The recipes were written on various slips of paper. Some were written on the back of grocery lists. A few were even written in Emma’s hand over scraps of young Minnie’s homework. I found one fraction assignment dated January 25, 1906.
My favorite slip of paper was the one where she explains how to brine pork in a barrel. My great-great grandma Emma was born in 1845. She was sixteen when the Civil War started, nineteen when she married, and forty-five when my great-grandma Minnie was born in 1890.
This recipe gave me a glimpse into the past, before processed packaging of groceries. And a 2x great-grandma is not so far removed from me. All of these bits were on the same slip of paper.
Curing Pork
It takes 3 weeks. For 1 lb of meat thoroughly mix: 5 lb salt, 3 lb granulated sugar, 2 oz salt-peter. Every 3 days the meat is rubbed with 1/3 mixture. After last rubbing, leave meat in the barrel for 2 weeks, then smoke.
Plain Salt Pork
Every piece is rubbed with salt and packed closely in barrel and stand overnight. For 100 lbs of pork make a brine of: 10 lbs salt, 2 lbs salt peter, both dissolved in 5 gal of water. Boil the water. Cool brine and pour over meat. Weigh down and cover.
Sugar Cure
For 100 lbs of meat: 8 lbs salt, 2 lbs brown sugar, 2 oz salt peter, 4 gallons of water. In the summer boil the brine. It is not necessary to boil in the winter. Bacon should be left in the solution for 4 weeks and hams 6 or 8 weeks.
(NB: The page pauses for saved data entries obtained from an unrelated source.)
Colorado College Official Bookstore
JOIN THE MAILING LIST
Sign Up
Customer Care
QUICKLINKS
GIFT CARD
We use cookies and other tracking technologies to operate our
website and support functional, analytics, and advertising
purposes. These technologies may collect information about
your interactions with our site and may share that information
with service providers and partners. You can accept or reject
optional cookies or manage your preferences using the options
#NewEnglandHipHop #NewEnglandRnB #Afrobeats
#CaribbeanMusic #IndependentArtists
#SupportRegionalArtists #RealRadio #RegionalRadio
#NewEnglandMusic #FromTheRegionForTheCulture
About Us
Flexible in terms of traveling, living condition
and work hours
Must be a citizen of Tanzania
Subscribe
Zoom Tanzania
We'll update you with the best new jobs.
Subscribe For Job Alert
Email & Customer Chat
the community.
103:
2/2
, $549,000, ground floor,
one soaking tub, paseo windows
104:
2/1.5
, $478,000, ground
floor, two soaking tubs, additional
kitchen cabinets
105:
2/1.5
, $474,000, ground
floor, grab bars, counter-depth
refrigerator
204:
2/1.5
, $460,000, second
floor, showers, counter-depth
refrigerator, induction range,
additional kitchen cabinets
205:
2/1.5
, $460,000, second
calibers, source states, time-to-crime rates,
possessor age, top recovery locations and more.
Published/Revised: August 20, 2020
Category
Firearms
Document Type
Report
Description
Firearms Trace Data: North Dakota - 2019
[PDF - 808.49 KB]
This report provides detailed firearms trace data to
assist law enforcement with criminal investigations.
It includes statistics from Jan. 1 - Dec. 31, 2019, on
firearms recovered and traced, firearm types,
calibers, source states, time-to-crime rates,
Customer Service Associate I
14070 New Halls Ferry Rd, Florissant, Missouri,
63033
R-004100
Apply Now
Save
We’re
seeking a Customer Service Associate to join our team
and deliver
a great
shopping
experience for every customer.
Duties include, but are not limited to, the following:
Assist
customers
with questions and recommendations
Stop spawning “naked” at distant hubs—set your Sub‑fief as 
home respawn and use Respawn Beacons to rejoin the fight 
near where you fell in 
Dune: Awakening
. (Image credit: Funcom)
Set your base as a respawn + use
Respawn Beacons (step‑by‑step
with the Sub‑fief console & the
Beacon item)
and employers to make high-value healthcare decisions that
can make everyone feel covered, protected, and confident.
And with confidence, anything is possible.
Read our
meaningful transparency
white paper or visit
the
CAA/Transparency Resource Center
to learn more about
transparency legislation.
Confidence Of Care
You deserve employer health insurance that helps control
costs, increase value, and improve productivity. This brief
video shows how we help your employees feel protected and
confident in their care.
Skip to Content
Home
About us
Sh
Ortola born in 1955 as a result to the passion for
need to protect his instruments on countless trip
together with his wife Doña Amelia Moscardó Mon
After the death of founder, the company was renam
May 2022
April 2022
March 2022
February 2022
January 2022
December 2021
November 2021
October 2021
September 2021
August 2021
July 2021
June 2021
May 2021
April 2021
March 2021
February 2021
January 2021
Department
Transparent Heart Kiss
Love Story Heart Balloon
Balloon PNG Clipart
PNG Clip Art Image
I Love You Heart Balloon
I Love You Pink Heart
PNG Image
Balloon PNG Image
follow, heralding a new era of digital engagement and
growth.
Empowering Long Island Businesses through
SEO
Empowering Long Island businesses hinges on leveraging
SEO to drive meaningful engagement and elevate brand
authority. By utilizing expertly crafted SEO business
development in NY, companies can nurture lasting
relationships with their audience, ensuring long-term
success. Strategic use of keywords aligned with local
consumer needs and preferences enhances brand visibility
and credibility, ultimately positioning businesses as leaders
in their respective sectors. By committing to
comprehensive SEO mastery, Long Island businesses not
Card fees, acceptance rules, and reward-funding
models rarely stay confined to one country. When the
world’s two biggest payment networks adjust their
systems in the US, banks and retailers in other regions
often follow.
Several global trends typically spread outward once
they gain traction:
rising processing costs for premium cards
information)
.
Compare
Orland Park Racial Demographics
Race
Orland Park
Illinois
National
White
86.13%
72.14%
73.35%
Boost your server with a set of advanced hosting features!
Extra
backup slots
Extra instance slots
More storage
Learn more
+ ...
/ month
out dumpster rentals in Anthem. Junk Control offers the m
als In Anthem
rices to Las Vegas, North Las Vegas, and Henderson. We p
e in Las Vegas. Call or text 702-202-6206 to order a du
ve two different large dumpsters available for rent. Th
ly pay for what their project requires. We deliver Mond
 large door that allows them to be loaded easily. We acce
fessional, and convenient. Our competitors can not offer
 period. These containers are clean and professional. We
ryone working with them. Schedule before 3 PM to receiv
I won’t be brining pork in a barrel anytime soon but I am delighted to have his glimpse into the past. Even more precious to me is the paper with her handwriting on it. I know that she touched that paper. She held it steady with one hand while scrawling the recipe out with the other. I have her handwriting from when she was younger, where she took greater care with her penmanship in a correspondence to a beau.
But she touched that paper and when I touch it the time distance between us slips away for a millisecond. She is always with me. All of the ancestors are.
What is remembered, lives.
Emma writes a cake recipe in pencil over Minnie's fraction homework from 1906. |
What invaluable treasures and connections to the past. I couldn't help but smile regarding the recipe that was written over top of a child's schoolwork. That degree of "waste not, want not" is rarely seen these days and is a lovely reminder to us all to really get as much as we can out of the paper in our homes before it (hopefully!) lands in the recycling bin (if it is not destined to be kept). It also makes me think of some yesteryear letters I've seen that written with lines both horizontally (as usual) and horizontally on the very same piece of paper.